**Instructions for the task**
Without changing a word, repeat the data, and include no pictures.

(Collected data)
= Beginning of Section =

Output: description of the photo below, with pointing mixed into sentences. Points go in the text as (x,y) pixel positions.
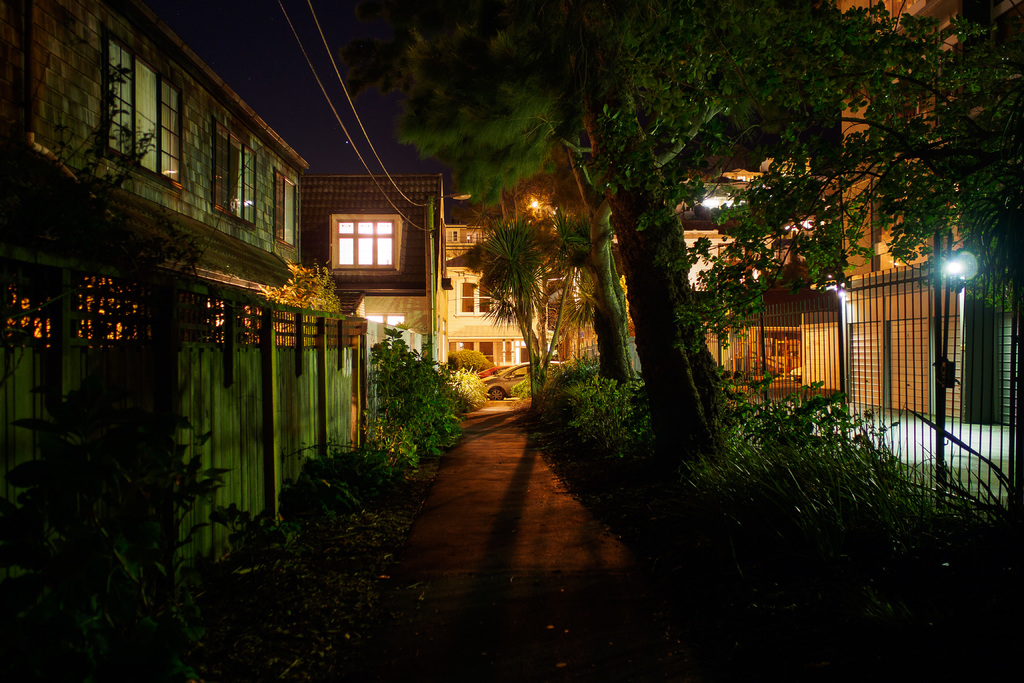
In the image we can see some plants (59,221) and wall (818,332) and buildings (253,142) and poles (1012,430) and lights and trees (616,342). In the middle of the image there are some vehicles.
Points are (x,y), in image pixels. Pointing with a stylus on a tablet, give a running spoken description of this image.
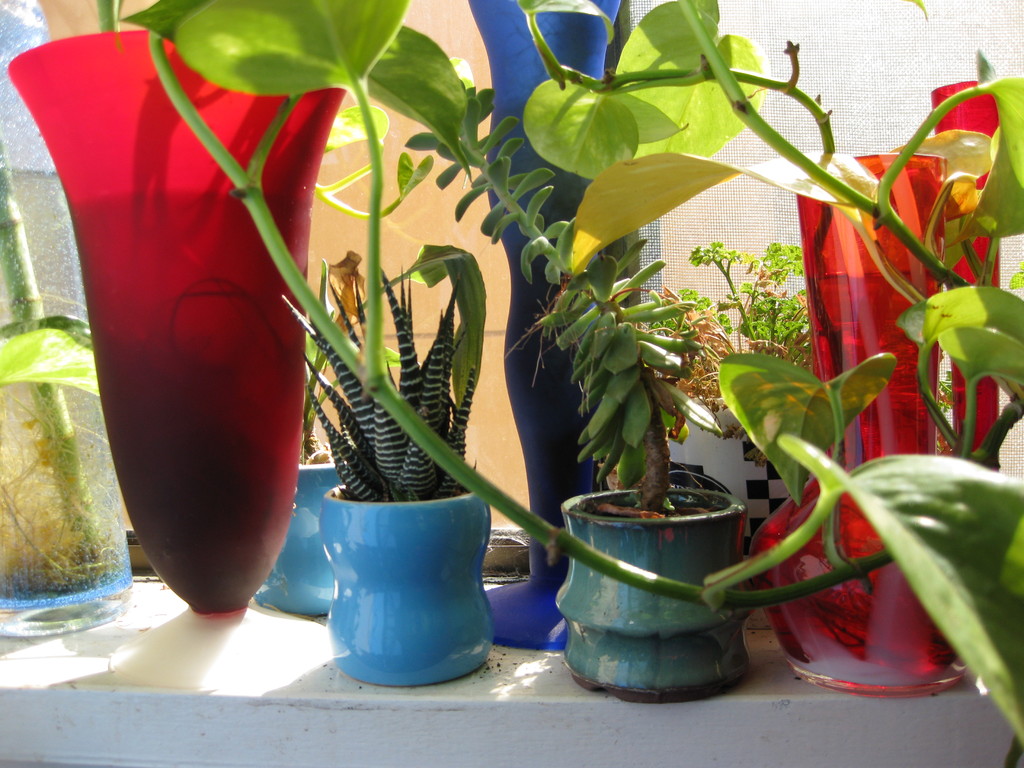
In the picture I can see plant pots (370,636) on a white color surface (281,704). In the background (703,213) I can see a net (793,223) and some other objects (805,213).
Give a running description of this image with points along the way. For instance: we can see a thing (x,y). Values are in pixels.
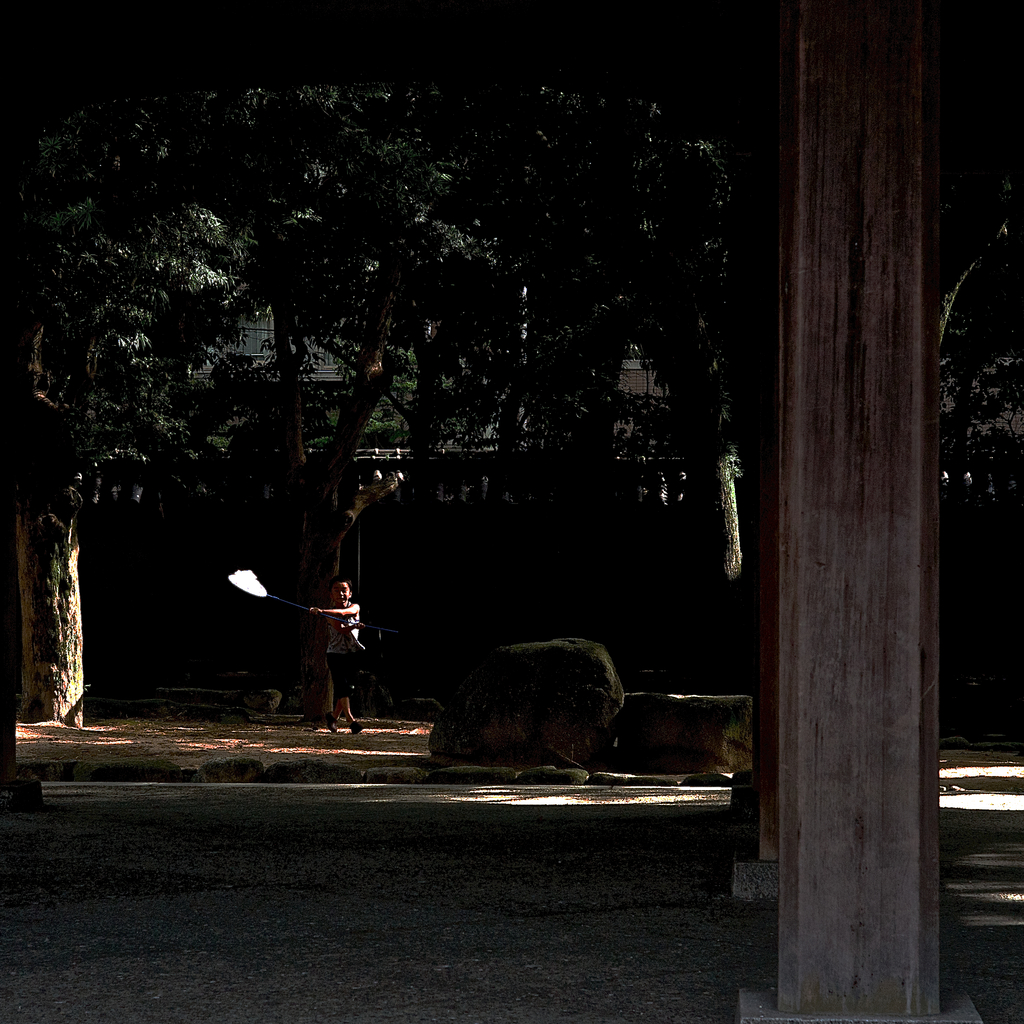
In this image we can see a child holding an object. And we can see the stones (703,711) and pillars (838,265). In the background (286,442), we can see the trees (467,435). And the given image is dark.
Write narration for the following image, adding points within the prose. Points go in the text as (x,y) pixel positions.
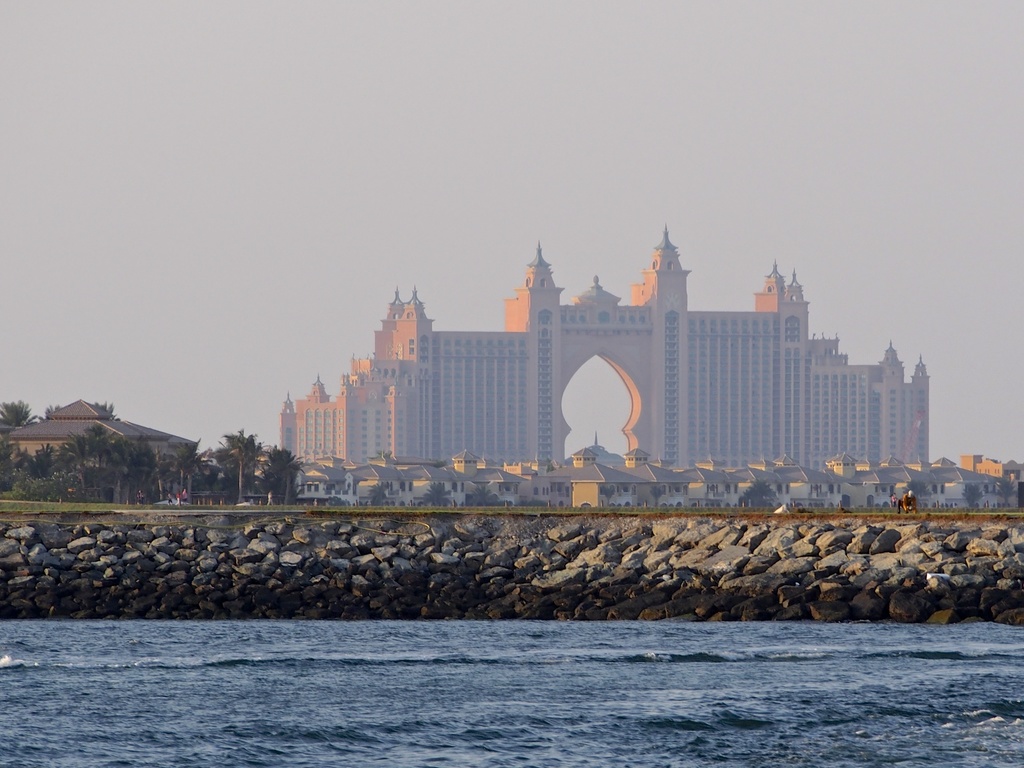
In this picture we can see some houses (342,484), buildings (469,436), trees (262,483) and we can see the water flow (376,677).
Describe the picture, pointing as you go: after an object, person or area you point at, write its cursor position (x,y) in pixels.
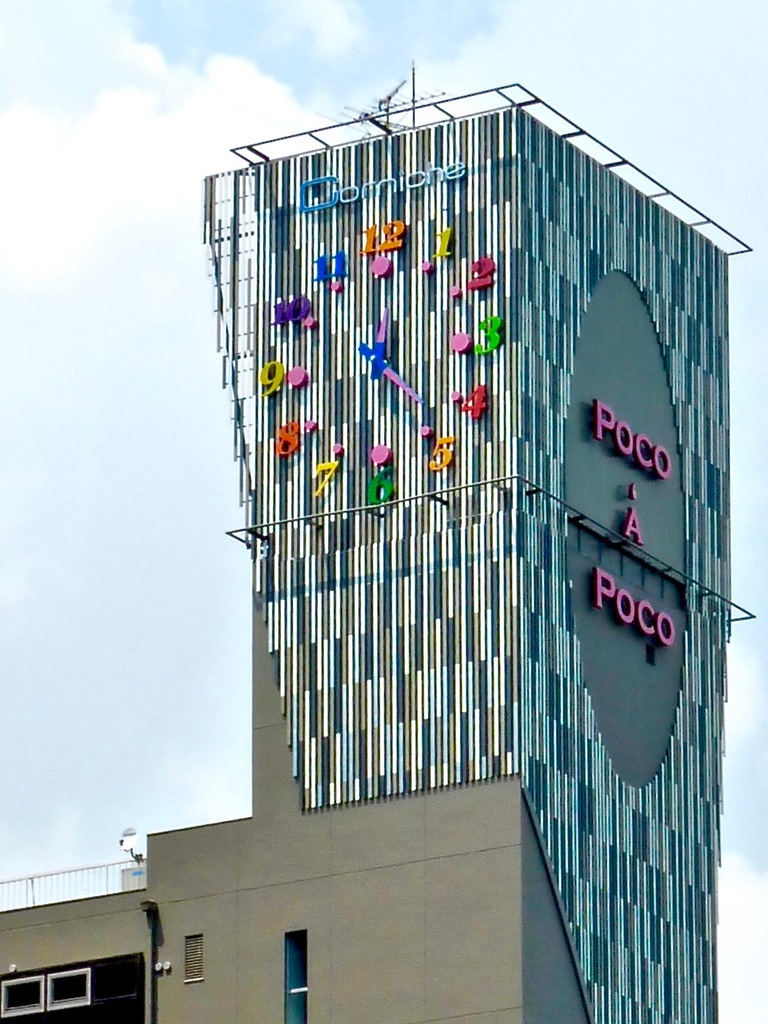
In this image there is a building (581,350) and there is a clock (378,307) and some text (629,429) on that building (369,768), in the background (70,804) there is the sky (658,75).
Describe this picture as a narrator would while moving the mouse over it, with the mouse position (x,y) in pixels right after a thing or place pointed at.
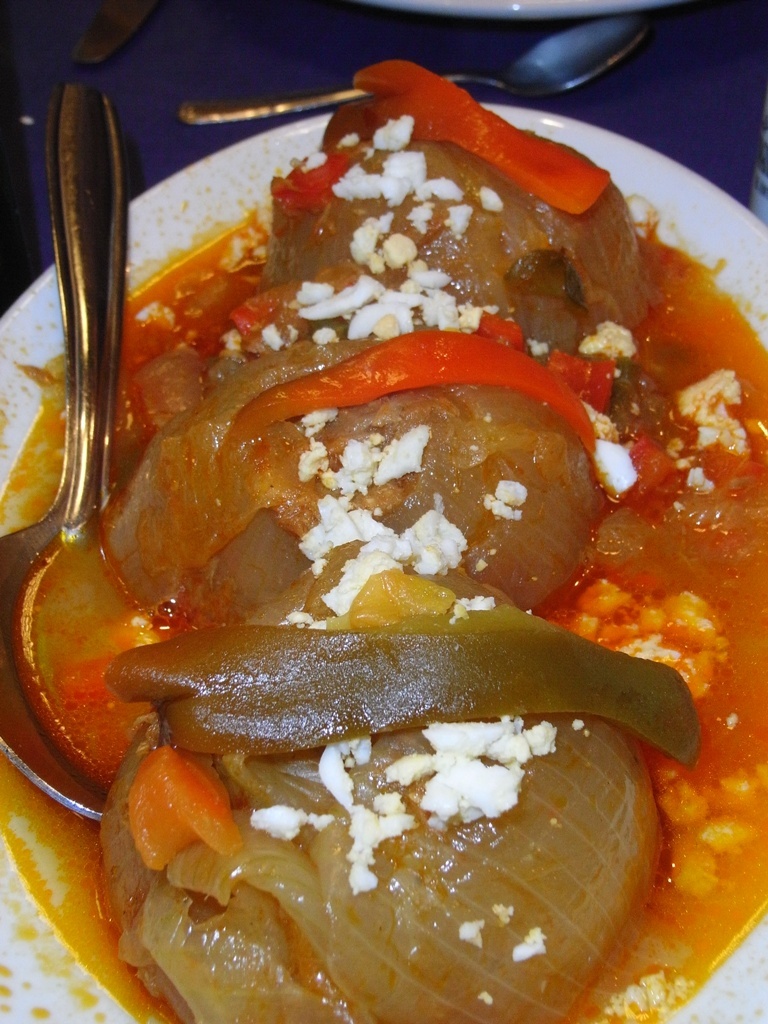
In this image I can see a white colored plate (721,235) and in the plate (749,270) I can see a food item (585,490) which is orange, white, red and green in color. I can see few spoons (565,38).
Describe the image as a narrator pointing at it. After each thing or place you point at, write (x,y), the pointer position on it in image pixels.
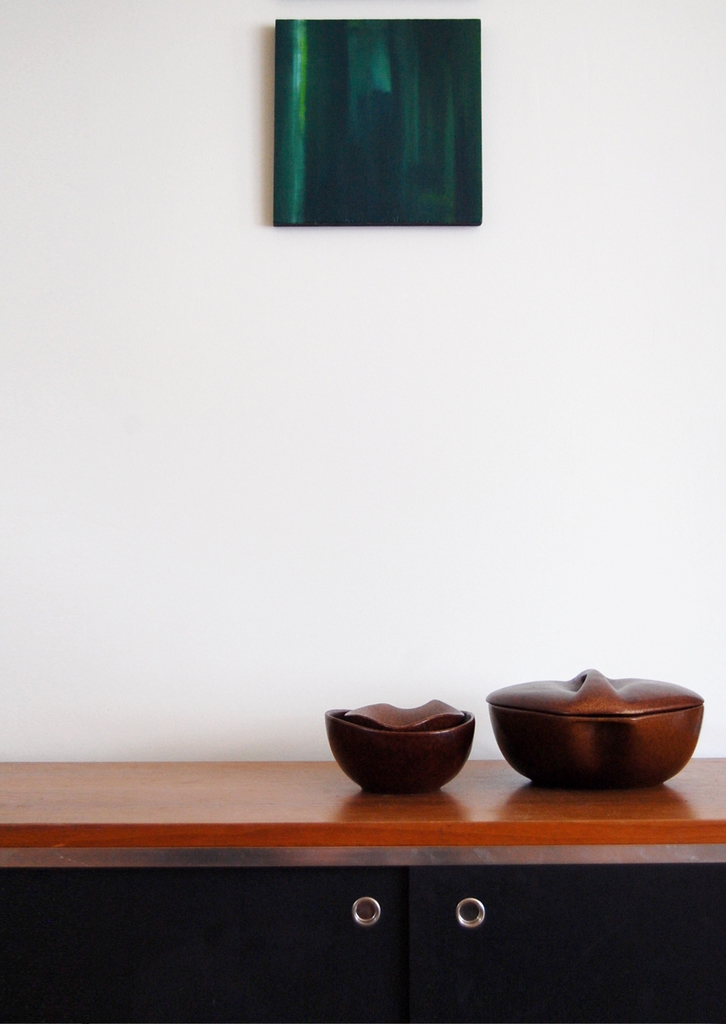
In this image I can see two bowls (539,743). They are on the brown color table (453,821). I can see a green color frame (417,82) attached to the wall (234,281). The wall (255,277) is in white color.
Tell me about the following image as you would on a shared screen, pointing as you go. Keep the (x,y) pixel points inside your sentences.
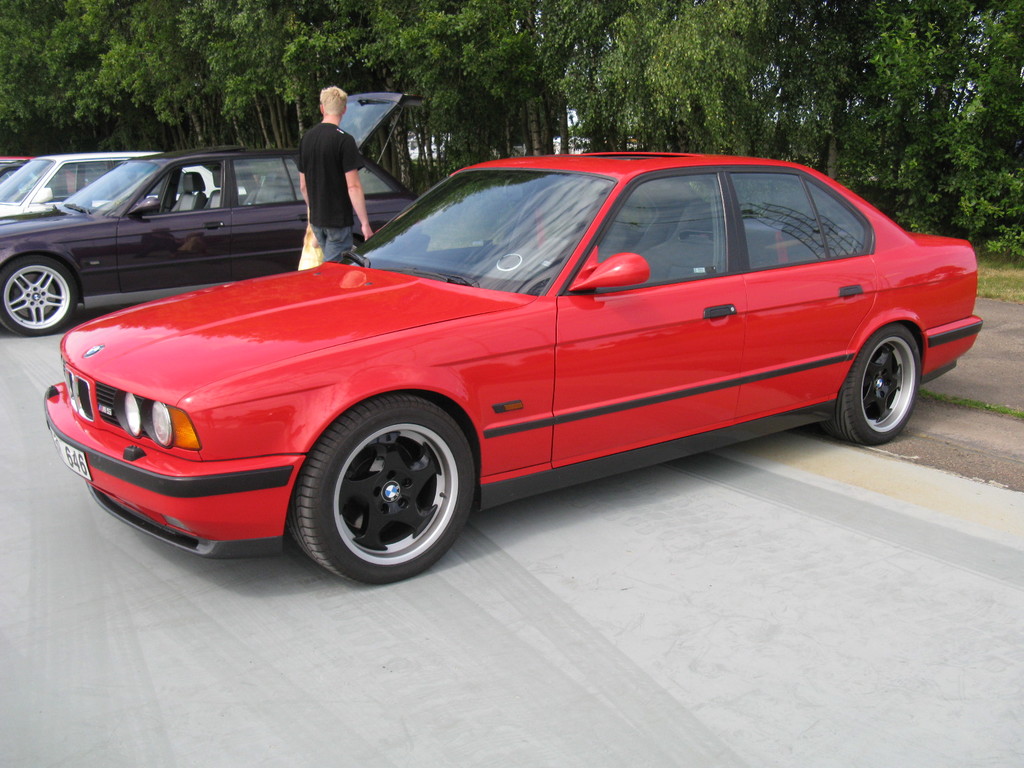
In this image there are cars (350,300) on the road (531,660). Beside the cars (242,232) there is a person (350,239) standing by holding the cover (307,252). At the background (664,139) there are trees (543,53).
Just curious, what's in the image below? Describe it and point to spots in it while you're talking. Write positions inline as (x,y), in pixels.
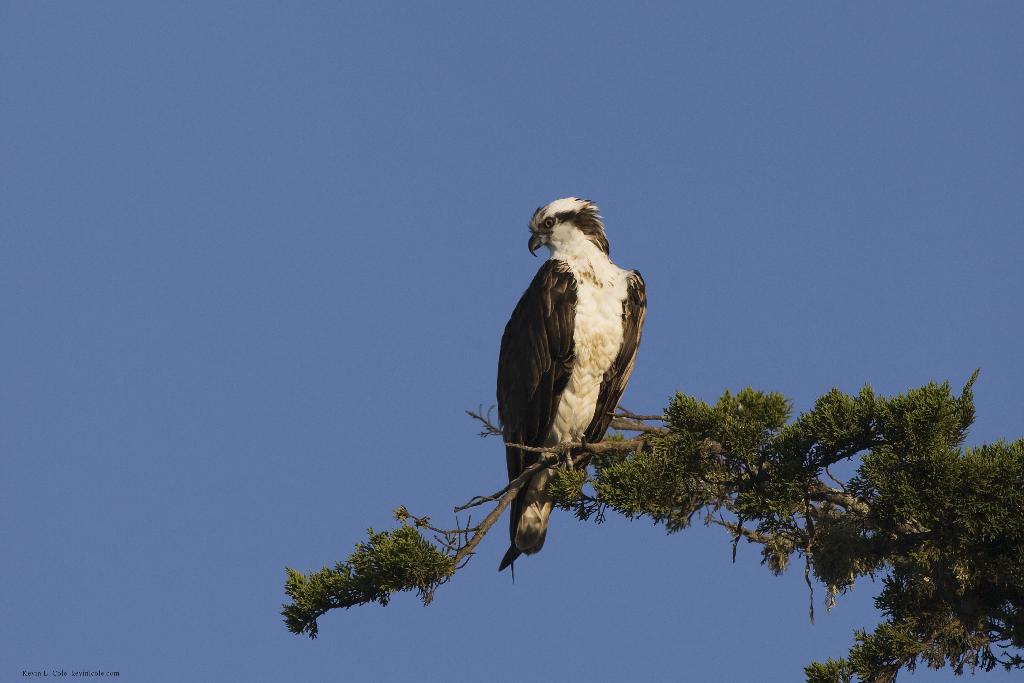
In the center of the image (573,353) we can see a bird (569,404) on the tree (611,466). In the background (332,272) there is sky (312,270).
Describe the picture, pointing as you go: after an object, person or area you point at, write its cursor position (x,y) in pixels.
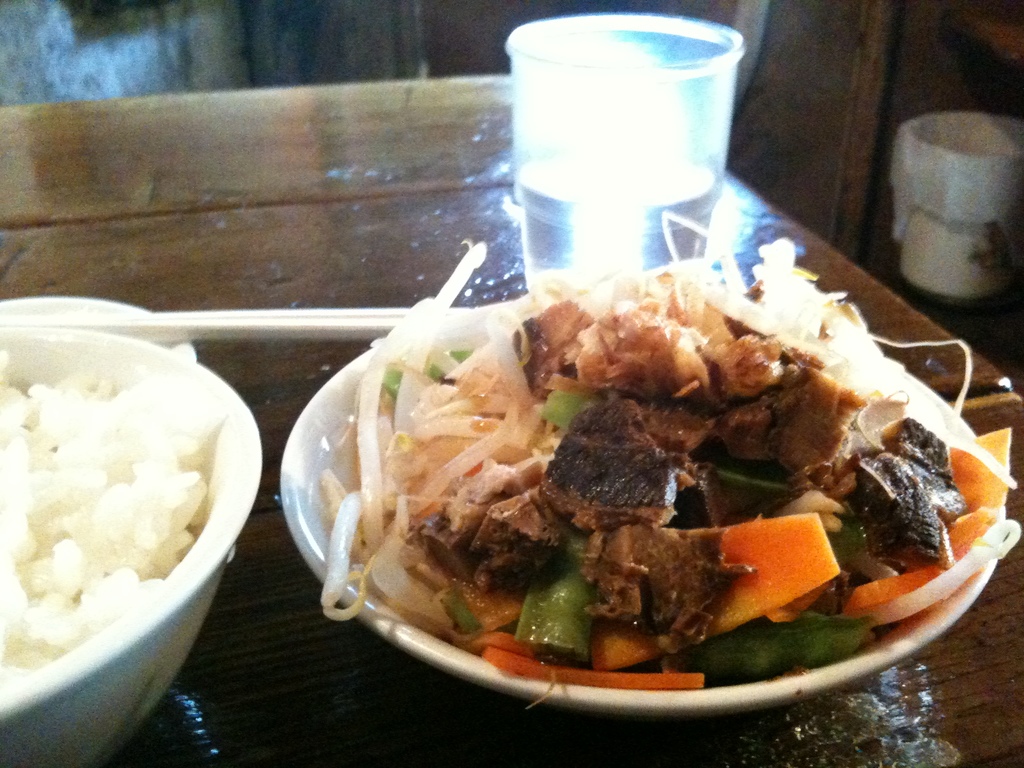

= End of Section =

**Your response**
Output: description of the photo below, with pointing mixed into sentences. Points go in the text as (x,y) pixel positions.
In the image we can see some plants (59,221) and wall (818,332) and buildings (253,142) and poles (1012,430) and lights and trees (616,342). In the middle of the image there are some vehicles.
Points are (x,y), in image pixels. Pointing with a stylus on a tablet, give a running spoken description of this image.
In the picture I can see plant pots (370,636) on a white color surface (281,704). In the background (703,213) I can see a net (793,223) and some other objects (805,213).
Give a running description of this image with points along the way. For instance: we can see a thing (x,y). Values are in pixels.
In this image we can see a child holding an object. And we can see the stones (703,711) and pillars (838,265). In the background (286,442), we can see the trees (467,435). And the given image is dark.
Write narration for the following image, adding points within the prose. Points go in the text as (x,y) pixel positions.
In this picture we can see some houses (342,484), buildings (469,436), trees (262,483) and we can see the water flow (376,677).
Describe the picture, pointing as you go: after an object, person or area you point at, write its cursor position (x,y) in pixels.
In this image there is a building (581,350) and there is a clock (378,307) and some text (629,429) on that building (369,768), in the background (70,804) there is the sky (658,75).
Describe this picture as a narrator would while moving the mouse over it, with the mouse position (x,y) in pixels right after a thing or place pointed at.
In this image I can see a white colored plate (721,235) and in the plate (749,270) I can see a food item (585,490) which is orange, white, red and green in color. I can see few spoons (565,38).
Describe the image as a narrator pointing at it. After each thing or place you point at, write (x,y), the pointer position on it in image pixels.
In this image I can see two bowls (539,743). They are on the brown color table (453,821). I can see a green color frame (417,82) attached to the wall (234,281). The wall (255,277) is in white color.
Tell me about the following image as you would on a shared screen, pointing as you go. Keep the (x,y) pixel points inside your sentences.
In this image there are cars (350,300) on the road (531,660). Beside the cars (242,232) there is a person (350,239) standing by holding the cover (307,252). At the background (664,139) there are trees (543,53).
Just curious, what's in the image below? Describe it and point to spots in it while you're talking. Write positions inline as (x,y), in pixels.
In the center of the image (573,353) we can see a bird (569,404) on the tree (611,466). In the background (332,272) there is sky (312,270).
Describe the picture, pointing as you go: after an object, person or area you point at, write its cursor position (x,y) in pixels.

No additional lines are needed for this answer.